EXCERPT PROVIDED ->
↓↓↓
Skip to content

Machine Suspension

Navigator can automatically suspend Fly.io machines after periods of inactivity, helping reduce costs while maintaining responsive applications.

Overview

Machine suspension allows Navigator to: - Monitor request activity across all tenants - Detect idle periods when no requests are being processed - Automatically suspend machines after configurable timeout - Wake machines instantly when new requests arrive

This feature is specifically designed for Fly.io's machine architecture and provides significant cost savings for applications with variable traffic patterns.
↑↑↑
STORED DATA ->
↓↓↓
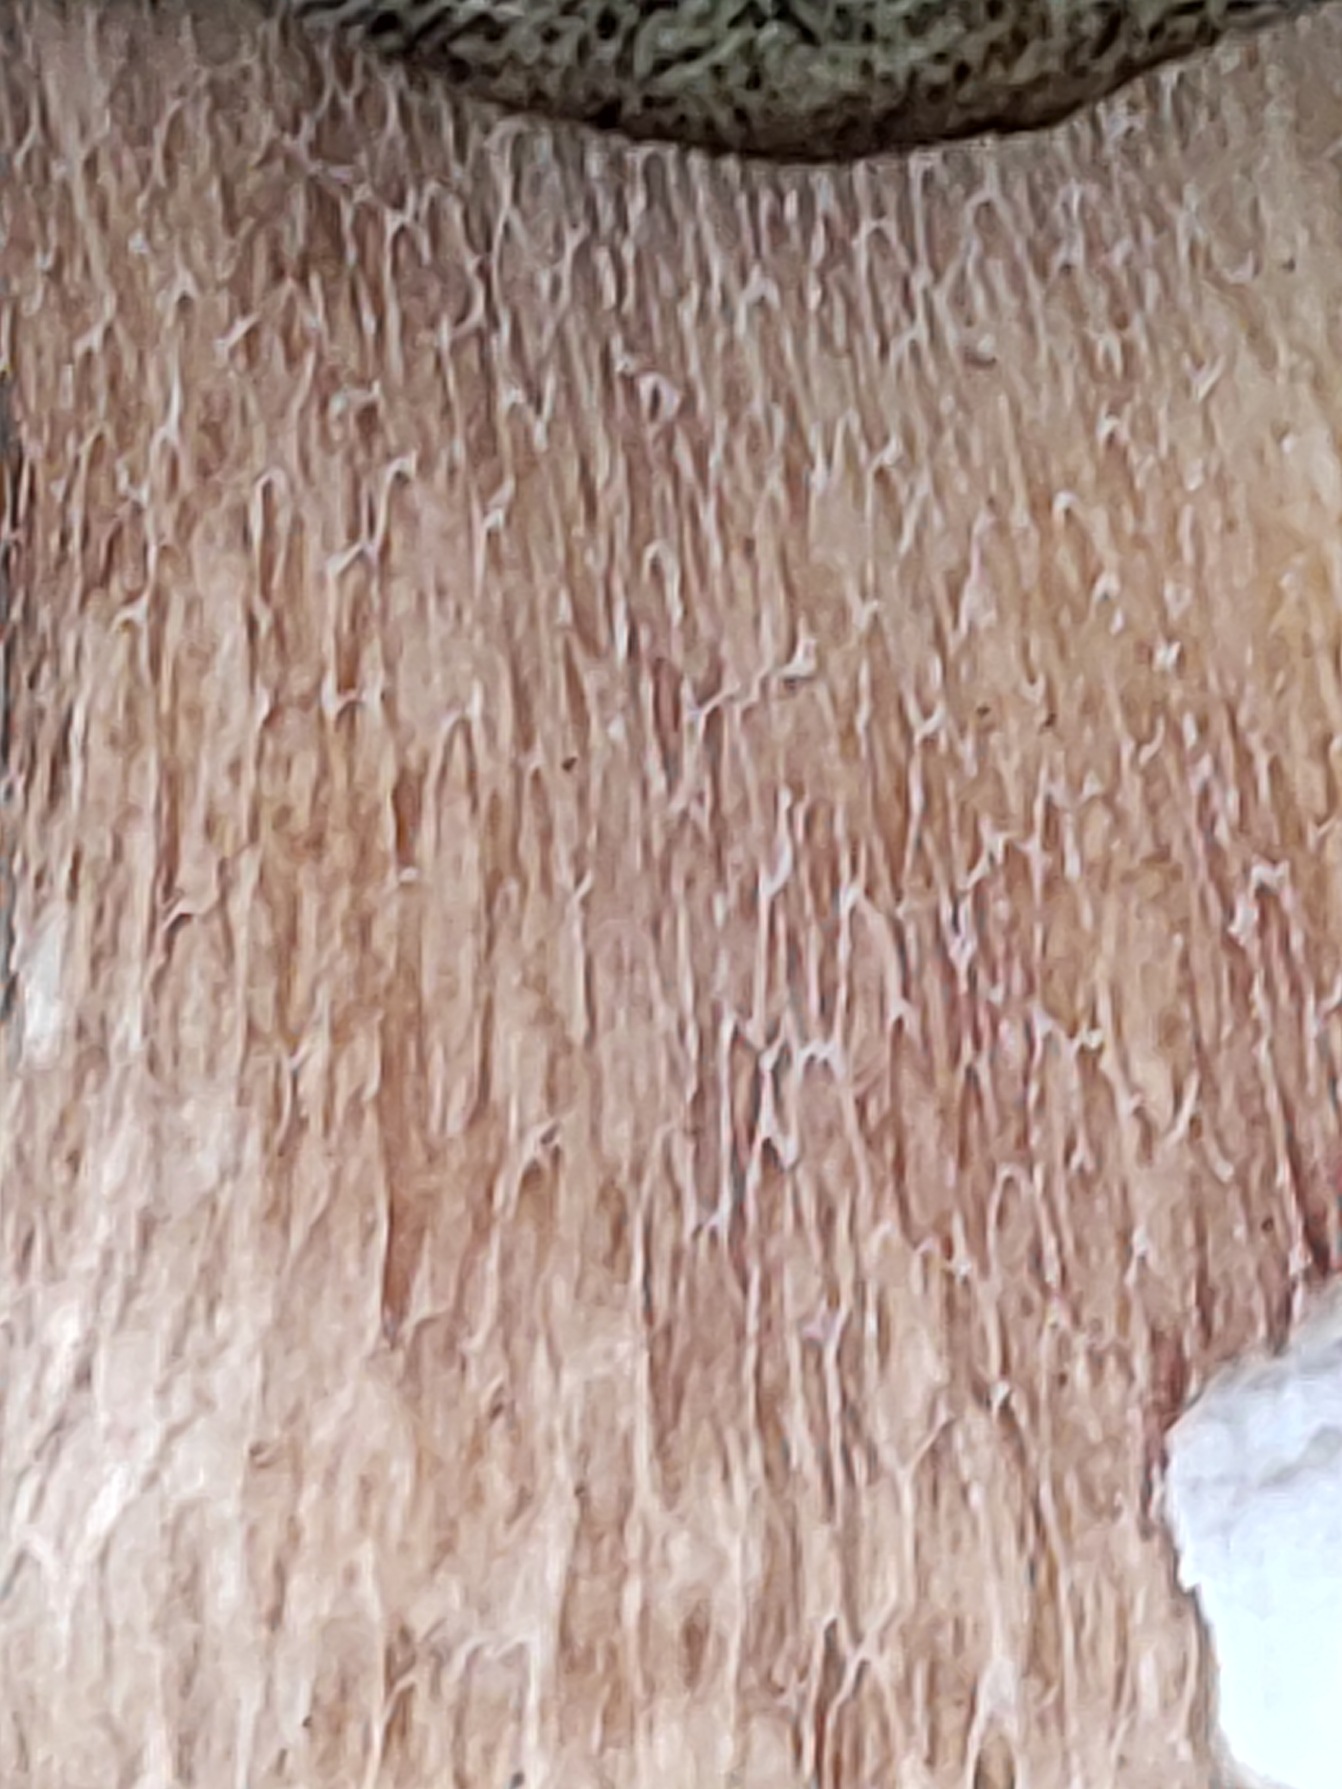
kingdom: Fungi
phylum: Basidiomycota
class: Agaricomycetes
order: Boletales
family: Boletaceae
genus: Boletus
↑↑↑
↓↓↓
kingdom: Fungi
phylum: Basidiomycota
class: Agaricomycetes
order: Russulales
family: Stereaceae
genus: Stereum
↑↑↑
REQUESTS ->
(1) Answer these questions using the machine suspension text:
(a) What kind of machines can Navigator suspend automatically?
(b) According to the overview, when are suspended machines woken?
(c) For applications with what kind of traffic does the feature provide significant cost savings?
(2) Please write the next part of the machine suspension text, continuing from its last sentence.
These items were taken from a different source than the text about machine suspension.

SOLVED TASKS ->
(1)
(a) Fly.io machines
(b) Instantly, when new requests arrive
(c) Applications with variable traffic patterns

(2)
Configuration

Basic Setup

# Enable machine suspension
suspend:
  enabled: true
  idle_timeout: 300  # Suspend after 5 minutes of inactivity

Production Configuration

suspend:
  enabled: true
  idle_timeout: 600        # 10 minutes for production
  check_interval: 30       # Check every 30 seconds
  grace_period: 60         # Wait 60 seconds before suspend

Development Configuration

# Disable suspension in development
suspend:
  enabled: false

How It Works

Activity Tracking

Navigator tracks activity across all components:

  1. HTTP Requests: Any incoming request resets idle timer
  2. Rails Processes: Active Rails processes prevent suspension
  3. Managed Processes: Running background jobs prevent suspension
  4. WebSocket Connections: Open connections maintain activity

Suspension Process

When idle timeout is reached:

  1. Final Activity Check: Verify no active requests or processes
  2. Graceful Shutdown: Stop Rails processes cleanly
  3. Resource Cleanup: Clean up PID files and connections
  4. Machine Suspension: Call Fly.io API to suspend machine

Wake Process

When a request arrives at a suspended machine:

  1. Automatic Wake: Fly.io automatically starts the machine
  2. Navigator Restart: systemd or process manager restarts Navigator
  3. Process Recovery: Rails processes start on-demand
  4. Request Processing: Original request is processed normally

Fly.io Integration

Required Environment Variables

# Set by Fly.io automatically
export FLY_APP_NAME="myapp"
export FLY_MACHINE_ID="1234567890abcdef"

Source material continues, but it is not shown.